Maximum subgraph edge distance greater than given number I have a weighted graph G with approximately 75000 nodes. I would like to find subgraph G' induced on a subset of nodes, such that all edge weights in G' are greater than a given constant C and the number of nodes in this subset is maximal. In other words, I want a subgraph with this property, but it's only allowed to remove nodes with their adjecent edges, but not edges only. 
Is this a know problem or reducible to one? If yes, is it tractable?
 A: Your problem is not polynomial (unless P=NP), because your problem is polynomially equivalent to maximum independent set, which is NP-hard.  

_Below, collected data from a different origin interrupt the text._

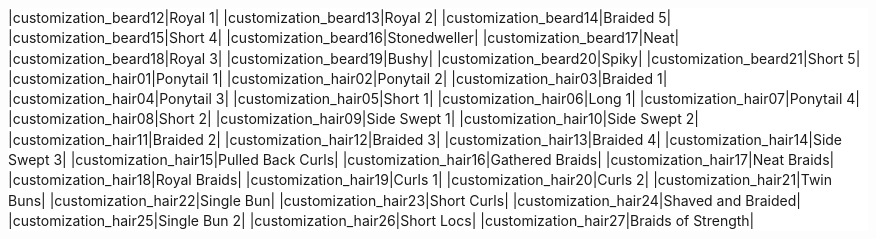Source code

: |customization_beard12|Royal 1|
|customization_beard13|Royal 2|
|customization_beard14|Braided 5|
|customization_beard15|Short 4|
|customization_beard16|Stonedweller|
|customization_beard17|Neat|
|customization_beard18|Royal 3|
|customization_beard19|Bushy|
|customization_beard20|Spiky|
|customization_beard21|Short 5|
|customization_hair01|Ponytail 1|
|customization_hair02|Ponytail 2|
|customization_hair03|Braided 1|
|customization_hair04|Ponytail 3|
|customization_hair05|Short 1|
|customization_hair06|Long 1|
|customization_hair07|Ponytail 4|
|customization_hair08|Short 2|
|customization_hair09|Side Swept 1|
|customization_hair10|Side Swept 2|
|customization_hair11|Braided 2|
|customization_hair12|Braided 3|
|customization_hair13|Braided 4|
|customization_hair14|Side Swept 3|
|customization_hair15|Pulled Back Curls|
|customization_hair16|Gathered Braids|
|customization_hair17|Neat Braids|
|customization_hair18|Royal Braids|
|customization_hair19|Curls 1|
|customization_hair20|Curls 2|
|customization_hair21|Twin Buns|
|customization_hair22|Single Bun|
|customization_hair23|Short Curls|
|customization_hair24|Shaved and Braided|
|customization_hair25|Single Bun 2|
|customization_hair26|Short Locs|
|customization_hair27|Braids of Strength|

In one direction, given an edge-weighted graph $G$ and a constant $C$, let $G'$ be the graph obtained from $G'$ by removing all edges with weight greater than $C$ and then forgetting about the weights.  Then $X$ is an independent set in $G'$ if and only if all edges in $G[X]$ have weight greater than $C$.  
For the other direction, given a graph $G$, make an edge-weighted graph $G'$ by assigning all edges to have weight $C'<C$.  Then $X$ is an independent set in $G$ if and only if all edges in $G'[X]$ have weight greater than $C$.  
A: I found a solution using ILP, but I don't think it's tractable.
The solutions is: Remove all edges with weight > C. Then the problem is changed to finding maximal induced subgraph with no edges. Each vertex $i$ becomes a variable $a_i \in \{0,1\}$  in the ILP. I want to maximise $\sum_i a_i$ subject to: $a_i + \sum_{j \in Adjacent(i)} a_j \le 1 \, \forall i$. Obviously, the values 0 resp. 1 of variables are interpreted as the absence resp. presence of node $i$ in the subgraph.
But I'd still be interested in a polynomial (well, quadratic at worst) solution. Could it exist?